The 4th European Meeting on Planarian Biology was held in the charming Spanish town of Sant Feliu de Guixols, overlooking the azure waters of the Costa Brava. The 3-day conference (25-27th September) provided an opportunity to share recent advances in flatworm biology and regeneration, and served to strengthen the links and collaborations between the labs working with this relatively young model organism. The meeting proved to be fun and worthwhile, not least because it brought together holistic and reductionist approaches to understanding flatworm and stem cell biology. The content of the meeting was varied and talks were broadly separated into themes that included: the fundamental characteristics of neoblasts, neurogenesis in planarians, growth control, -omics, environmental signals, and evolutionary and phylogenetic perspectives on flatworm biology. It is difficult to condense all the work mentioned in the conference in this blog post, but I will focus on some personal highlights that illustrate the breadth of the topics covered.
Norito Shibita, an invited speaker, summarized his recent published work on DjPiwiB, which showed that this protein suppresses transposons in the neoblasts and is also active during the differentiation process to maintain genome stability. Moreover, preliminary evidence was given to suggest that following knockdown of DjPiwiB in Dugesia Japonica, three genes (gH4, MCM2, and Calumelin) are upregulated compared to control worms. Consequently, DjPiwiB may also coordinate gene expression during differentiation alongside its role in TE suppression.
Pascual-Carreras, Eudald, a PhD student from Teresa Adell’s group, presented data concerning a novel peptide found in planarians, Blitzschnell (Smed-bs), which when inhibited by RNAi produces an acceleration of the regenerative response. Intriguingly, this same protein plays a role in regulating cell number when animals are in starved conditions, as Smed-bs RNAi results in an increase in the total cell number in homeostatic starved planarians compared to control worms. Interestingly, the increase in cell number in starved worms does not result in an increase in overall worm size, but instead results in a reduction in cell size, that in turn leads to an increase in cell density and eventually to overgrowths.
Jordi Solana presented work, recently published in Elife, to show that the MBNL proteins reduce the expression of stem cell-related gene isoforms in S. mediterranea, whilst another protein called CELF counteracts MBNL proteins by helping to express gene isoforms that are active in stem cells. They were able to show that two different exons exist for the enzymatic core of the histone methyltransferase DOT1L, which mediates the methylation of H3 at Lysine 79, one of which is found in stem cells (X1 specific) and the other in differentiated cells (Xins specific). Future downstream analysis will highlight whether the alternative splicing of DOT1L controlled by the CELF/MBNL factors has a differential effect on the epigenetic environment of stem cells compared to differentiating/differentiated cells.
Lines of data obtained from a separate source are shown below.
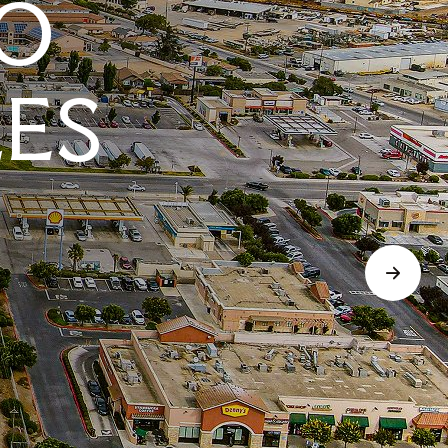
O
LES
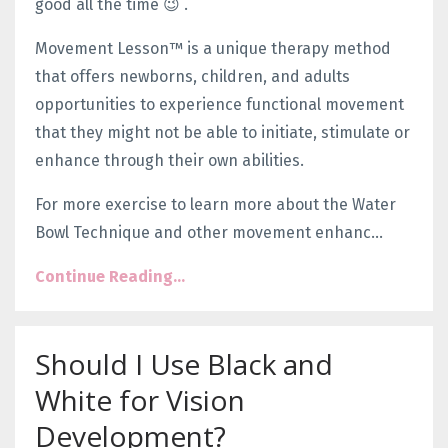
good all the time 😉 .
Movement Lesson™ is a unique therapy method
that offers newborns, children, and adults
opportunities to experience functional movement
that they might not be able to initiate, stimulate or
enhance through their own abilities.
For more exercise to learn more about the Water
Bowl Technique and other movement enhanc...
Continue Reading...
Should I Use Black and
White for Vision
Development?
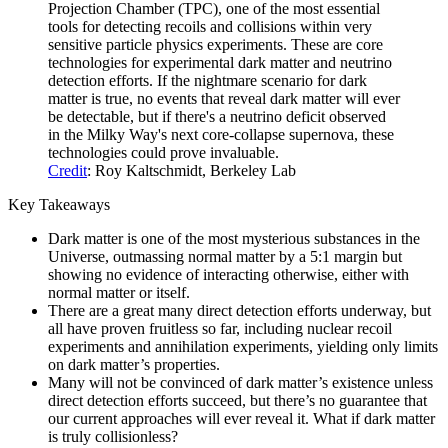
Projection Chamber (TPC), one of the most essential
tools for detecting recoils and collisions within very
sensitive particle physics experiments. These are core
technologies for experimental dark matter and neutrino
detection efforts. If the nightmare scenario for dark
matter is true, no events that reveal dark matter will ever
be detectable, but if there's a neutrino deficit observed
in the Milky Way's next core-collapse supernova, these
technologies could prove invaluable.
Credit
: Roy Kaltschmidt, Berkeley Lab
Key Takeaways
Dark matter is one of the most mysterious substances in the
Universe, outmassing normal matter by a 5:1 margin but
showing no evidence of interacting otherwise, either with
normal matter or itself.
There are a great many direct detection efforts underway, but
all have proven fruitless so far, including nuclear recoil
experiments and annihilation experiments, yielding only limits
on dark matter’s properties.
Many will not be convinced of dark matter’s existence unless
direct detection efforts succeed, but there’s no guarantee that
our current approaches will ever reveal it. What if dark matter
is truly collisionless?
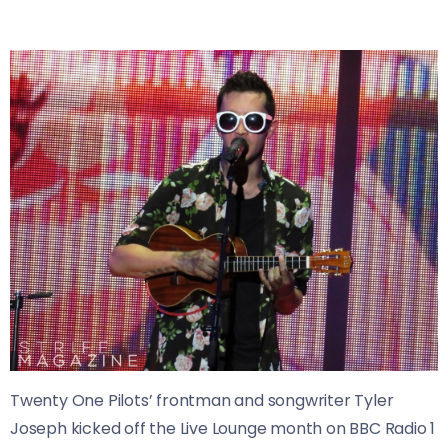
Twenty One Pilots’ frontman and songwriter Tyler
Joseph kicked off the Live Lounge month on BBC Radio 1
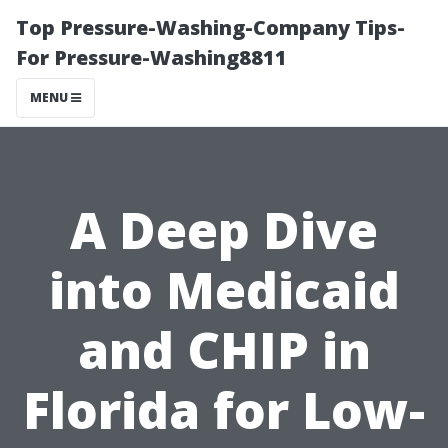
Top Pressure-Washing-Company Tips-
For Pressure-Washing8811
MENU
A Deep Dive
into Medicaid
and CHIP in
Florida for Low-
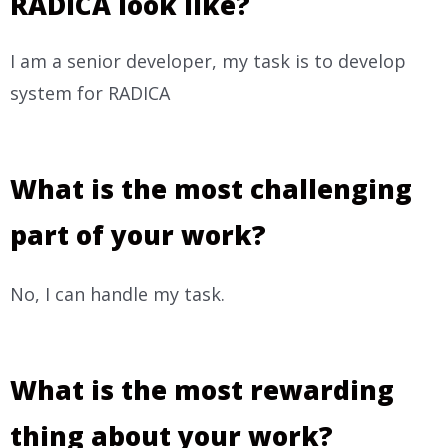
RADICA look like?
I am a senior developer, my task is to develop
system for RADICA
What is the most challenging
part of your work?
No, I can handle my task.
What is the most rewarding
thing about your work?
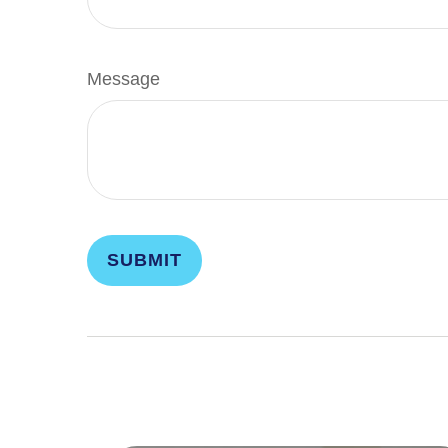
Message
Jochen Rink presented a PacBio assembly of the Schmidtea mediterranea (sexual) genome, which seems to be a substantial improvement on the previous publicly available genome. This assembly has generated genome scaffolds of several megabases in length (N50 = 3.8Mbp), allowing for a better resolution of repetitive areas compared to the previous (N50 = 80,000bp). Indeed, the PacBio assembly was able to resolve particularly large transposable elements – with one Gypsy/M1 being found to be over 30kb in length!
One highlight of the conference was that Prasad (a post-doc in the Aboobaker lab) won best poster prize for his project investigating the migratory behaviour of stem cells using a high-throughput shielded irradiation assay. This assay has revealed some exciting new phenomena about stem cells during migration including that cells migrate specifically in an anterior direction which requires the polarity determinant notum, and that the morphology and distribution of migratory cells implicates them in the epithelial to mesenchymal transition (EMT). (You can read a little bit more on this project here: http://biorxiv.org/content/early/2016/10/14/080853)
I presented a poster on my first year DPhil work concerning the role of the Tudor-domain containing proteins (TDRDs) and its role in maintaining stemness in planaria via an involvement in the PIWI-piRNA pathway. It was good to receive some feedback from fellow planarian enthusiasts and experts, and the conference gave me the opportunity to defend and discuss my work outside the lab. Moreover, Sounak (a 3rd year DPhil student) gave a short talk introducing planaria as an emerging model system to study DNA damage in the context of adult stem cells. Using an RNAi screen, he showed that different DNA repair pathways are critical for allowing stem cells to survive following 15Gy irradiation (a dose that is not normally lethal to planarians, so the stem cells must have robust recovery mechanisms).
Overall, the planarian meeting proved to be thoroughly enjoyable. The conference provided an unrivalled opportunity to share recent findings and discuss outstanding questions concerning planarian biology (i.e. why is planarian transgenesis so difficult?) with PIs and students from other planarian labs around the world. I am looking forward to the next meeting in 2018!.